A malicious WASM module can't read `/etc/passwd` because it literally has no concept of your host's filesystem. The module operates in a linear memory space that is its entire universe. It can only interact with the outside world through functions you explicitly **import** into it. If you don't import a `readFile` function, it simply doesn't exist from the module's perspective.

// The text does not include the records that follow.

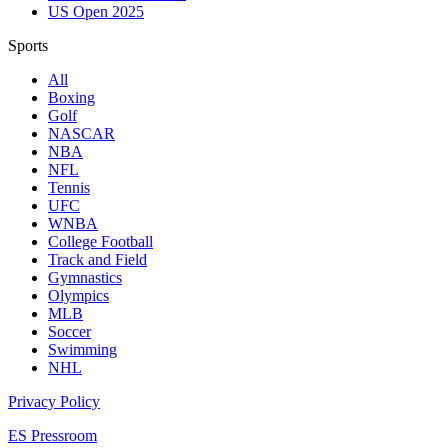
US Open 2025
Sports
All
Boxing
Golf
NASCAR
NBA
NFL
Tennis
UFC
WNBA
College Football
Track and Field
Gymnastics
Olympics
MLB
Soccer
Swimming
NHL
Privacy Policy
ES Pressroom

Here's a simplistic illustration of the host's responsibility:

```c
// Hypothetical host environment (e.g., in Go or Rust)
// You define what functions the WASM module can call.

wasmtime::Linker::new(&engine)
.func_wrap("host_env", "log", |msg_ptr: i32| {
// Allow logging. That's it.
println!("Module says: {}", read_wasm_string(memory, msg_ptr));
})
// NO file system functions are added here.
// NO network functions are added here.
```

The real security boundary is the **host runtime** (like Wasmtime, Wasmer, or a browser engine). Its job is to faithfully enforce that the WASM code can only call those imported functions and cannot perform arbitrary system calls. The current escape research focuses on:
* Bugs in these runtime implementations (e.g., memory corruption in the compiler/runtime itself).
* Overly permissive host-provided imports (like giving a tool a full `filesystem` capability when it only needs `read_temp_dir`).
* Side-channel attacks, which are harder but becoming a research focus.

So, the isolation is genuine **if** the runtime is secure and you follow the principle of least privilege with imports. It's security theater if you just run a WASM module and blindly give it a `syscall` import that maps directly to host system calls. The strength is in the explicit capability model.